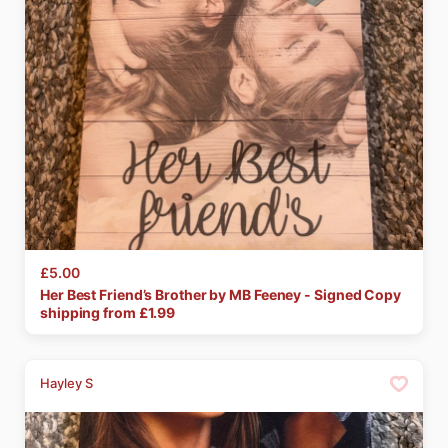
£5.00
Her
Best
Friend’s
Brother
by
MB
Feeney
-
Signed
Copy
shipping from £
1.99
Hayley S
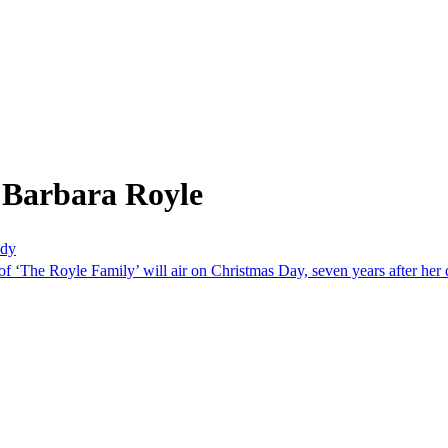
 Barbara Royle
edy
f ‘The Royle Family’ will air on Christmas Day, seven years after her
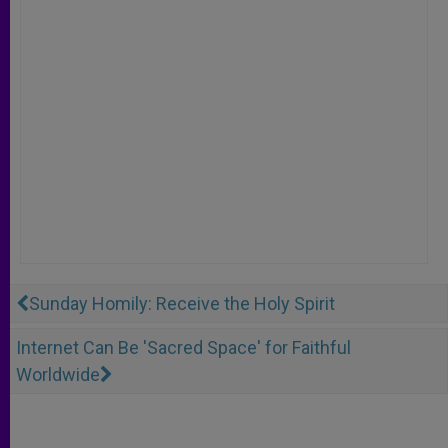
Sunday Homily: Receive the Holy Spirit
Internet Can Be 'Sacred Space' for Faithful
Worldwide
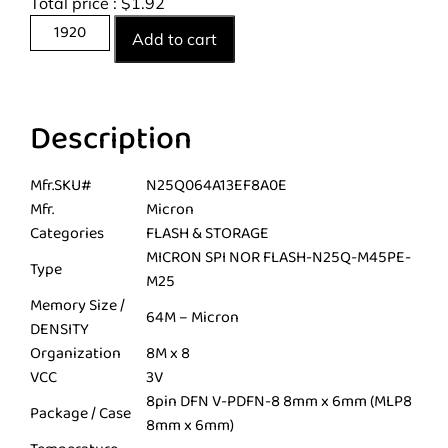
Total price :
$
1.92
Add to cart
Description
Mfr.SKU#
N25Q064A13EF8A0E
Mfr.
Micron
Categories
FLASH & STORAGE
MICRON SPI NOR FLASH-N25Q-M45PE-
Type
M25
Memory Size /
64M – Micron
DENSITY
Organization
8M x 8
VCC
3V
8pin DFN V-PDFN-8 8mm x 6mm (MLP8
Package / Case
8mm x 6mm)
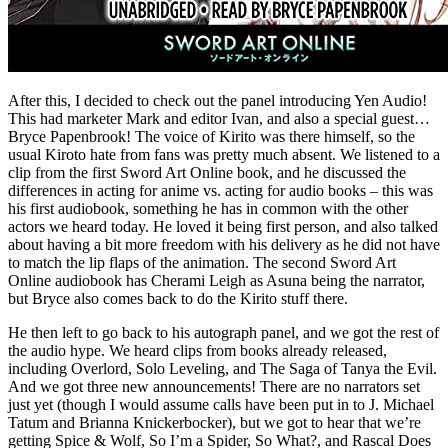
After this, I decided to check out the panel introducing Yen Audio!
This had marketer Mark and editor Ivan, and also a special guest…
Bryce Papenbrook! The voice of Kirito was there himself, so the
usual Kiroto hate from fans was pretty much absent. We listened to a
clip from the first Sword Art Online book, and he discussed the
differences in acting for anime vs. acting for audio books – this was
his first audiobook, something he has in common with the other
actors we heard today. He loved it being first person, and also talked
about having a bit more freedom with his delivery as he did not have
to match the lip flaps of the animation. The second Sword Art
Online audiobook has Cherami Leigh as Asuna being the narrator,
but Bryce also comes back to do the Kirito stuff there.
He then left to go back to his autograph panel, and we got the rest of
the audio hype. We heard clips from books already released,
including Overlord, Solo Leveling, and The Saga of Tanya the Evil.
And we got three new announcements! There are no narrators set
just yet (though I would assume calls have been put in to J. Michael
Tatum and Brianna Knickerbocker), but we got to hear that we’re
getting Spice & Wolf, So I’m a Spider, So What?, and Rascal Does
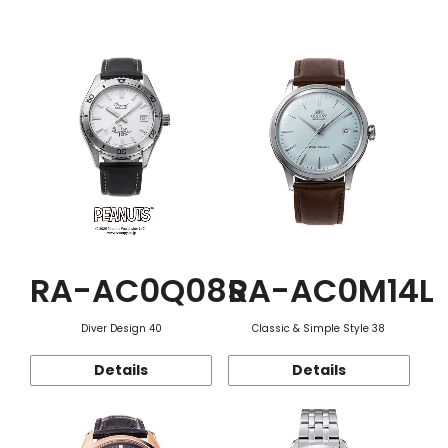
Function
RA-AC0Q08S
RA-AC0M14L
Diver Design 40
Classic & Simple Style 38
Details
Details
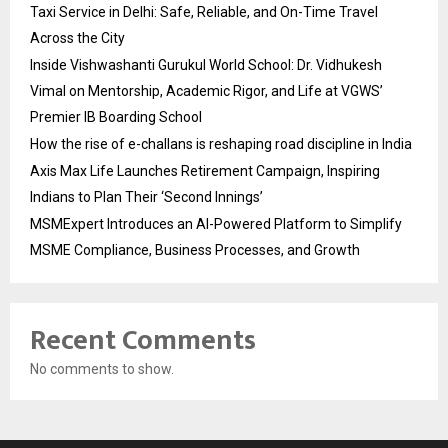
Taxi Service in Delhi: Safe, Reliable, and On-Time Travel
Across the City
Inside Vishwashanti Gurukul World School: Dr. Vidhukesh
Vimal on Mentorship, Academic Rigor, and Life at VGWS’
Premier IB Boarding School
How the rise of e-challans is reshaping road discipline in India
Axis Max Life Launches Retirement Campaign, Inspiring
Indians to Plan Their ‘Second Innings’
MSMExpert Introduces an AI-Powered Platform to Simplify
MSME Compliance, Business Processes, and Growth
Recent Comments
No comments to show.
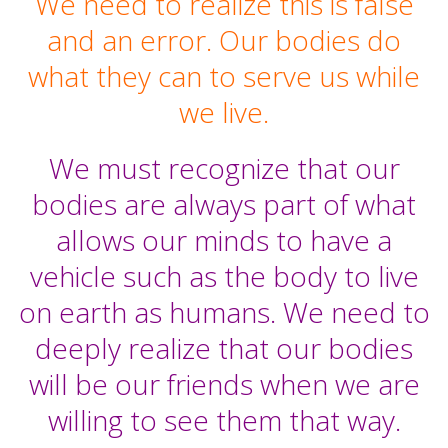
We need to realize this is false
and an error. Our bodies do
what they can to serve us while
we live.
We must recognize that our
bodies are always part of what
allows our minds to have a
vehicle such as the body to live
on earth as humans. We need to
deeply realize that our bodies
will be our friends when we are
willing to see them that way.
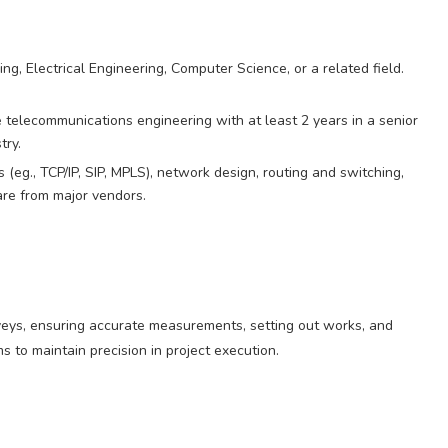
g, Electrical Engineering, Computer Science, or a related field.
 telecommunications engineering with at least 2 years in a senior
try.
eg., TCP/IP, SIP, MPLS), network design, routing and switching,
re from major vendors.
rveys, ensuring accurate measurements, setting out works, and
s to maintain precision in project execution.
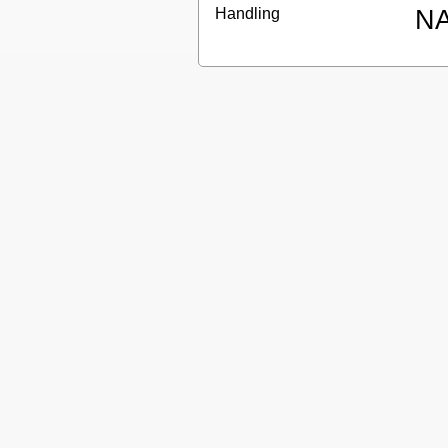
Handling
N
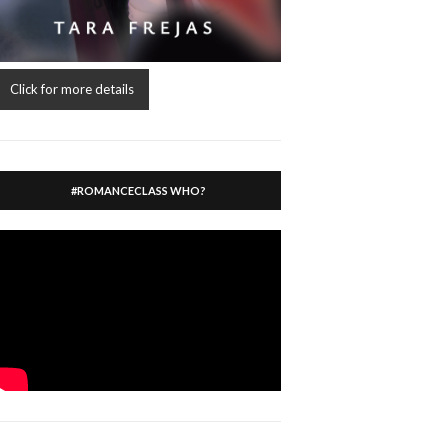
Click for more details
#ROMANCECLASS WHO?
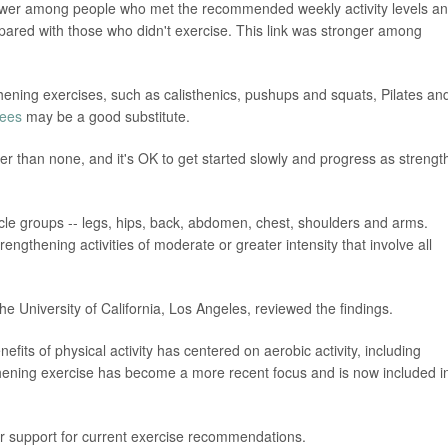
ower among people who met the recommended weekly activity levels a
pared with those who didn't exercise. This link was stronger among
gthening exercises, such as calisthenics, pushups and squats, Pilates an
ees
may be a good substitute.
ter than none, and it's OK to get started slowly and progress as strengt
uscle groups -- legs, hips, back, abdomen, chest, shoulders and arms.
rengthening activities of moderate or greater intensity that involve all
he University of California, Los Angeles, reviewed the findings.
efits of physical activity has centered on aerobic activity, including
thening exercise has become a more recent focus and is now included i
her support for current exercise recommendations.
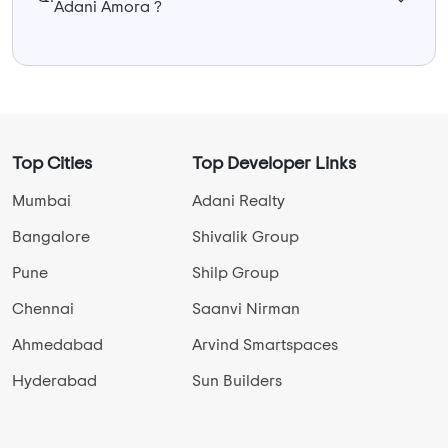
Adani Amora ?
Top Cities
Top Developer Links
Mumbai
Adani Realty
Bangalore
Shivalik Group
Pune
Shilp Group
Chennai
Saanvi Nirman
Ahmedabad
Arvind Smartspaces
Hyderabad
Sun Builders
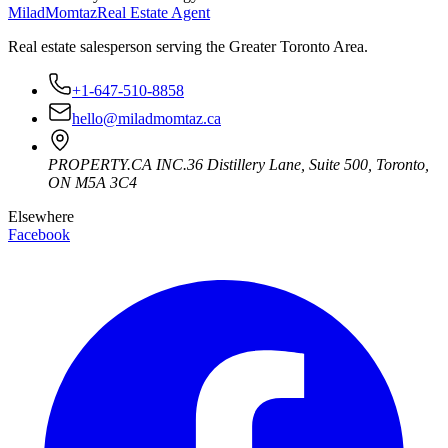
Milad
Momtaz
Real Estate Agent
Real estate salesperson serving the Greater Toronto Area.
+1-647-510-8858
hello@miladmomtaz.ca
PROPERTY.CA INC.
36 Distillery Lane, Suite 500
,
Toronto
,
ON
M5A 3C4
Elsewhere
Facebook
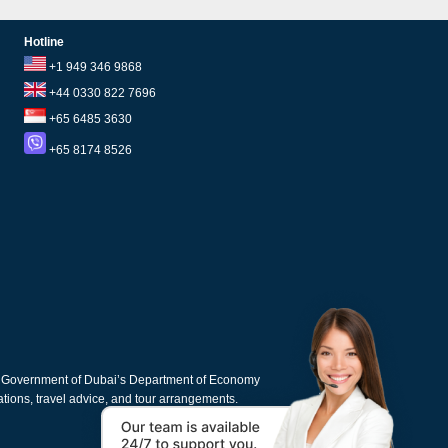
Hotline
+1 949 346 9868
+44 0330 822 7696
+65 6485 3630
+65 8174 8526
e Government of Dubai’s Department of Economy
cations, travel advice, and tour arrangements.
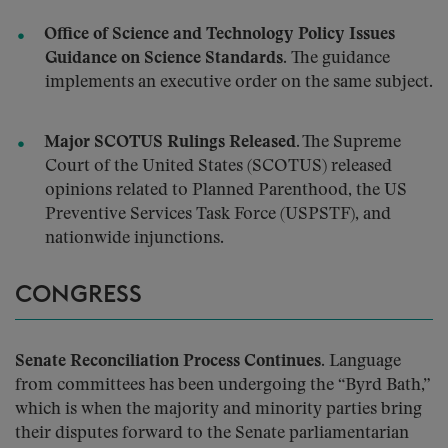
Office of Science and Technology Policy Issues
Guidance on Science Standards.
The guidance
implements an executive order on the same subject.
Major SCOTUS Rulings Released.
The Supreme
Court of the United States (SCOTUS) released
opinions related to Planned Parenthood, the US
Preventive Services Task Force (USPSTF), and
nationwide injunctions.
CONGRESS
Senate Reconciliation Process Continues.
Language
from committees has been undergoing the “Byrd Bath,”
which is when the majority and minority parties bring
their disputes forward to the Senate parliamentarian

• Prompt: From the first line to the last, repeat the records exactly and skip the pictures.

• Result:
£5.00
Her
Best
Friend’s
Brother
by
MB
Feeney
-
Signed
Copy
shipping from £
1.99
Hayley S
 Barbara Royle
edy
f ‘The Royle Family’ will air on Christmas Day, seven years after her
Sunday Homily: Receive the Holy Spirit
Internet Can Be 'Sacred Space' for Faithful
Worldwide
Total price :
$
1.92
Add to cart
Description
Mfr.SKU#
N25Q064A13EF8A0E
Mfr.
Micron
Categories
FLASH & STORAGE
MICRON SPI NOR FLASH-N25Q-M45PE-
Type
M25
Memory Size /
64M – Micron
DENSITY
Organization
8M x 8
VCC
3V
8pin DFN V-PDFN-8 8mm x 6mm (MLP8
Package / Case
8mm x 6mm)
After this, I decided to check out the panel introducing Yen Audio!
This had marketer Mark and editor Ivan, and also a special guest…
Bryce Papenbrook! The voice of Kirito was there himself, so the
usual Kiroto hate from fans was pretty much absent. We listened to a
clip from the first Sword Art Online book, and he discussed the
differences in acting for anime vs. acting for audio books – this was
his first audiobook, something he has in common with the other
actors we heard today. He loved it being first person, and also talked
about having a bit more freedom with his delivery as he did not have
to match the lip flaps of the animation. The second Sword Art
Online audiobook has Cherami Leigh as Asuna being the narrator,
but Bryce also comes back to do the Kirito stuff there.
He then left to go back to his autograph panel, and we got the rest of
the audio hype. We heard clips from books already released,
including Overlord, Solo Leveling, and The Saga of Tanya the Evil.
And we got three new announcements! There are no narrators set
just yet (though I would assume calls have been put in to J. Michael
Tatum and Brianna Knickerbocker), but we got to hear that we’re
getting Spice & Wolf, So I’m a Spider, So What?, and Rascal Does
Function
RA-AC0Q08S
RA-AC0M14L
Diver Design 40
Classic & Simple Style 38
Details
Details
Taxi Service in Delhi: Safe, Reliable, and On-Time Travel
Across the City
Inside Vishwashanti Gurukul World School: Dr. Vidhukesh
Vimal on Mentorship, Academic Rigor, and Life at VGWS’
Premier IB Boarding School
How the rise of e-challans is reshaping road discipline in India
Axis Max Life Launches Retirement Campaign, Inspiring
Indians to Plan Their ‘Second Innings’
MSMExpert Introduces an AI-Powered Platform to Simplify
MSME Compliance, Business Processes, and Growth
Recent Comments
No comments to show.
We need to realize this is false
and an error. Our bodies do
what they can to serve us while
we live.
We must recognize that our
bodies are always part of what
allows our minds to have a
vehicle such as the body to live
on earth as humans. We need to
deeply realize that our bodies
will be our friends when we are
willing to see them that way.
g, Electrical Engineering, Computer Science, or a related field.
 telecommunications engineering with at least 2 years in a senior
try.
eg., TCP/IP, SIP, MPLS), network design, routing and switching,
re from major vendors.
rveys, ensuring accurate measurements, setting out works, and
s to maintain precision in project execution.
Handling
N
Click for more details
#ROMANCECLASS WHO?
ower among people who met the recommended weekly activity levels a
pared with those who didn't exercise. This link was stronger among
gthening exercises, such as calisthenics, pushups and squats, Pilates an
ees
may be a good substitute.
ter than none, and it's OK to get started slowly and progress as strengt
uscle groups -- legs, hips, back, abdomen, chest, shoulders and arms.
rengthening activities of moderate or greater intensity that involve all
he University of California, Los Angeles, reviewed the findings.
efits of physical activity has centered on aerobic activity, including
thening exercise has become a more recent focus and is now included i
her support for current exercise recommendations.
Adani Amora ?
Top Cities
Top Developer Links
Mumbai
Adani Realty
Bangalore
Shivalik Group
Pune
Shilp Group
Chennai
Saanvi Nirman
Ahmedabad
Arvind Smartspaces
Hyderabad
Sun Builders
Milad
Momtaz
Real Estate Agent
Real estate salesperson serving the Greater Toronto Area.
+1-647-510-8858
hello@miladmomtaz.ca
PROPERTY.CA INC.
36 Distillery Lane, Suite 500
,
Toronto
,
ON
M5A 3C4
Elsewhere
Facebook
Hotline
+1 949 346 9868
+44 0330 822 7696
+65 6485 3630
+65 8174 8526
e Government of Dubai’s Department of Economy
cations, travel advice, and tour arrangements.
Office of Science and Technology Policy Issues
Guidance on Science Standards.
The guidance
implements an executive order on the same subject.
Major SCOTUS Rulings Released.
The Supreme
Court of the United States (SCOTUS) released
opinions related to Planned Parenthood, the US
Preventive Services Task Force (USPSTF), and
nationwide injunctions.
CONGRESS
Senate Reconciliation Process Continues.
Language
from committees has been undergoing the “Byrd Bath,”
which is when the majority and minority parties bring
their disputes forward to the Senate parliamentarian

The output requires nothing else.